## What is needed:
Output, unchanged, the stretch of the entries below from the line containing "### 🔻<via>SnowParkBeta.VIA</via>" through the last line of the entries, including both of those lines. Give only these lines.

[Stored data entries]
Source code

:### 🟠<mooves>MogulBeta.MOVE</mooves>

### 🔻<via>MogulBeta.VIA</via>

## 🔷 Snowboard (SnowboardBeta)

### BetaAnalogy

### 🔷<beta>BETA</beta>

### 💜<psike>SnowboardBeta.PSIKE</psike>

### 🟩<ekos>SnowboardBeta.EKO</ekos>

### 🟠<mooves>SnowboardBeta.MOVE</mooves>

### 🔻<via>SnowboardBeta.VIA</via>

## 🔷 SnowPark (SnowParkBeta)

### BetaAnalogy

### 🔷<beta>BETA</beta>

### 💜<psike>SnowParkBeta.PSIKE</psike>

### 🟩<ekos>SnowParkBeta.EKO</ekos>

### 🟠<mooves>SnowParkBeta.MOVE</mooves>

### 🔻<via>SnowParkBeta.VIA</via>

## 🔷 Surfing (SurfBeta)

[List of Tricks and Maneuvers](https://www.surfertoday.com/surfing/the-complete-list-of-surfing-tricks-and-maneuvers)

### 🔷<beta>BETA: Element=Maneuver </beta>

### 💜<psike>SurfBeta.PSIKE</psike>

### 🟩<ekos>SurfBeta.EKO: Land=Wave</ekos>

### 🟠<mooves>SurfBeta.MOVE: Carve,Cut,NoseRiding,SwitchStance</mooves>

## Response box:
### 🔻<via>SnowParkBeta.VIA</via>

## 🔷 Surfing (SurfBeta)

[List of Tricks and Maneuvers](https://www.surfertoday.com/surfing/the-complete-list-of-surfing-tricks-and-maneuvers)

### 🔷<beta>BETA: Element=Maneuver </beta>

### 💜<psike>SurfBeta.PSIKE</psike>

### 🟩<ekos>SurfBeta.EKO: Land=Wave</ekos>

### 🟠<mooves>SurfBeta.MOVE: Carve,Cut,NoseRiding,SwitchStance</mooves>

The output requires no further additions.